Il problema del rinnovo dei contratti del pubblico impiego è ancora lontano dal trovare una soluzione, e neppure l’aumento delle soglie di reddito che garantiscono il diritto a usufruire del bonus degli 80 euro incluso nella legge di bilancio sembra servire in questo senso. Il problema è di non poco conto per la politica, in vista delle elezioni del prossimo anno: se è vero che coinvolge direttamente il corposo esercito degli statali, è altrettanto vero che indirettamente riguarda tutti. Entrando più nel dettaglio, per coloro che guadagnano una cifra compresa tra 24mila e 26mila euro le nuove buste paga fanno sì che si perdano pezzi del bonus, così che gli aumenti di stipendio vengono neutralizzati. Lo stesso effetto, per altro, si verifica anche con le soglie maggiorate previste per il prossimo anno.
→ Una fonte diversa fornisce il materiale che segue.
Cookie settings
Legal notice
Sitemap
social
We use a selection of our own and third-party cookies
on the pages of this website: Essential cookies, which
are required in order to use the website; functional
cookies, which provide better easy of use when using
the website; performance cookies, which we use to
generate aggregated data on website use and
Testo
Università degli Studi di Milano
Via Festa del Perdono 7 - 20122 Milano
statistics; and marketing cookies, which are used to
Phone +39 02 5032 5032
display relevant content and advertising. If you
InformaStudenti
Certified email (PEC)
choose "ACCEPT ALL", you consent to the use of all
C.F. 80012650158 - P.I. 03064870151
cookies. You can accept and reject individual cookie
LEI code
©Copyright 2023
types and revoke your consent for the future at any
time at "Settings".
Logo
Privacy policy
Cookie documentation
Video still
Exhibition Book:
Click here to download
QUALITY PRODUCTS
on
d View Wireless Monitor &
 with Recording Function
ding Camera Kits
Rinnovo dei contratti statali: il nodo della questione
Prima di conoscere le ultime notizie sul rinnovo dei contratti del pubblico impiego vale la pena di fare un passo indietro e di ripercorrere tutta la questione dall’inizio. Da un lato c’è il taglio del bonus Renzi, che coinvolgerebbe più o meno 300mila persone, mentre dall’altro lato ci sono gli 85 euro lordi in più a cui avrebbero diritto i dipendenti pubblici. La geografia dei redditi del pubblico impiego, in effetti, fa sì che ci siano un sacco di dipendenti con uno stipendio compreso tra i 24mila e i 26mila euro lordo all’anno: a mano a mano che il reddito cresce, il bonus si abbassa. In termini pratici, fino a un reddito di 24mila euro gli 80 euro si mantengono; salendo a un reddito di 25mila euro si scende a 40 euro; andando oltre i 26mila euro spariscono del tutto.
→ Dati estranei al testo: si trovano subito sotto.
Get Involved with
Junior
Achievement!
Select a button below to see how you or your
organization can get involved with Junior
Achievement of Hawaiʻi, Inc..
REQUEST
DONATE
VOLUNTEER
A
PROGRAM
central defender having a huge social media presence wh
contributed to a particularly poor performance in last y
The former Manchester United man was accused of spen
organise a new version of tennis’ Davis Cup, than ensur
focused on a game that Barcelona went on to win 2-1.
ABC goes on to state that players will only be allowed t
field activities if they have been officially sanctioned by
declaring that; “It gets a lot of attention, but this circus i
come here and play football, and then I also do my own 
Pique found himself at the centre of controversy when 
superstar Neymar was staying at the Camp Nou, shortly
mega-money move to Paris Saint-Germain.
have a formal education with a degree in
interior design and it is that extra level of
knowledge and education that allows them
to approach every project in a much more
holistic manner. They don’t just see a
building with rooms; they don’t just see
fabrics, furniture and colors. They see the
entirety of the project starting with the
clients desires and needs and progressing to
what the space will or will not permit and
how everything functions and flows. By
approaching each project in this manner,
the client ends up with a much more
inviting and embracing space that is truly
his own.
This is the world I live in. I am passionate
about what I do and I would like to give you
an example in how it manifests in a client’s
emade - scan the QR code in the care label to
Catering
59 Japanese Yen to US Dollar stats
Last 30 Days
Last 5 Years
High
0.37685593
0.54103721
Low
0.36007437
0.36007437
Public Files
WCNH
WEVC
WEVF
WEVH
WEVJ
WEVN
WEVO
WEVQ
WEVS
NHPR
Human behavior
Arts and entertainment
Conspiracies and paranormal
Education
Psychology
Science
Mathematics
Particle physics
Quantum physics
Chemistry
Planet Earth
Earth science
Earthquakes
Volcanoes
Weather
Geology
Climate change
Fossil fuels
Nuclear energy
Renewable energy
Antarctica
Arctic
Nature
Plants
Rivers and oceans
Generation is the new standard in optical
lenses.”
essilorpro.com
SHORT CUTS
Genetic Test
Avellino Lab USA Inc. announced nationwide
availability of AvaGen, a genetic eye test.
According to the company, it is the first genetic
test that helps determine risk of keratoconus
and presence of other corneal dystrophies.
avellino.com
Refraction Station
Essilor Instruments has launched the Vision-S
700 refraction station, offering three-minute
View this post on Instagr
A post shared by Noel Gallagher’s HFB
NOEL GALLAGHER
Un altro aspetto di non poco conto è relativo al fatto che gli 80 euro previsti dal bonus Renzi non sono al lordo ma netti, a differenza degli 85 euro che riguardano i contratti degli statali, e che – invece – sono lordi. Come si può intuire, dunque, gli 80 euro di Renzi sono più convenienti degli 85 euro di aumento dello stipendio. Un’occhiata alle buste paga, con esempi concreti, può aiutare a far capire meglio i termini della questione.
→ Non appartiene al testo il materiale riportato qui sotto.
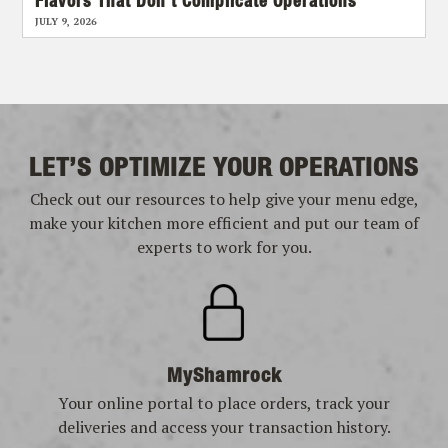
Flavors That Don’t Complicate Operations
JULY 9, 2026
LET’S OPTIMIZE YOUR OPERATIONS
Check out our resources to help give your menu edge,
make your kitchen more efficient and put our team of
experts to work for you.
MyShamrock
Your online portal to place orders, track your
deliveries and access your transaction history.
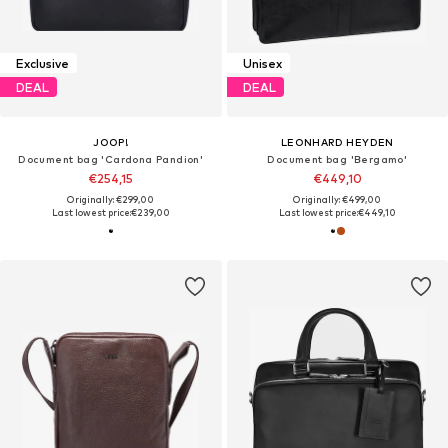
Exclusive
Unisex
DEAL
DEAL
JOOP!
LEONHARD HEYDEN
Document bag 'Cardona Pandion'
Document bag 'Bergamo'
€254,15
€449,10
Originally: €299,00
Originally: €499,00
Last lowest price:
€239,00
Last lowest price:
€449,10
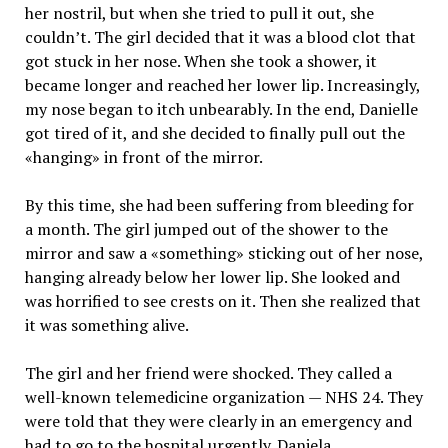
her nostril, but when she tried to pull it out, she
couldn’t. The girl decided that it was a blood clot that
got stuck in her nose. When she took a shower, it
became longer and reached her lower lip. Increasingly,
my nose began to itch unbearably. In the end, Danielle
got tired of it, and she decided to finally pull out the
«hanging» in front of the mirror.
By this time, she had been suffering from bleeding for
a month. The girl jumped out of the shower to the
mirror and saw a «something» sticking out of her nose,
hanging already below her lower lip. She looked and
was horrified to see crests on it. Then she realized that
it was something alive.
The girl and her friend were shocked. They called a
well-known telemedicine organization — NHS 24. They
were told that they were clearly in an emergency and
had to go to the hospital urgently. Daniela,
Aumenti degli stipendi statali: a quanto ammontano davvero?
Ipotizzando di avere a che fare con un dipendente pubblico senza figli a carico residente a Roma, un reddito annuo lordo di 23mila euro presuppone uno stipendio mensile netto di 1.458 euro, che salirebbe a 1.538 euro grazie al bonus mensile di 80 euro; un reddito annuo lordo di 23.500 euro presuppone uno stipendio mensile netto di 1.483 euro, che salirebbe a 1.563 euro grazie al bonus mensile di 80 euro; un reddito annuo lordo di 24mila euro presuppone uno stipendio mensile netto di 1.508 euro, che salirebbe a 1.588 euro grazie al bonus mensile di 80 euro; un reddito annuo lordo di 24.500 euro presuppone uno stipendio mensile netto di 1.515 euro, che salirebbe a 1.575 euro grazie al bonus mensile ribassato a 60 euro; un reddito annuo lordo di 25mila euro presuppone uno stipendio mensile netto di 1.521 euro, che salirebbe a 1.561 euro grazie al bonus mensile ribassato a 40 euro; un reddito annuo lordo di 25.500 euro presuppone uno stipendio mensile netto di 1.529 euro, che salirebbe a 1.549 euro grazie al bonus mensile ribassato a 20 euro; un reddito annuo lordo di 26mila euro, infine, presuppone uno stipendio mensile netto di 1.536 euro, ma nessun bonus mensile.
Le conseguenze dell’aumento di stipendio
La combinazione dei tagli al bonus e degli aumenti contrattuali, pertanto, dà vita a effetti collaterali non graditi. Tolti l’Irpef e le addizionali, il lordo degli 85 euro si trasforma in un netto di 60 euro, che però va a incrociarsi con il bonus di Renzi. Da un potenziale guadagno si passa addirittura a una perdita secca, per un effetto paradossale da valutare.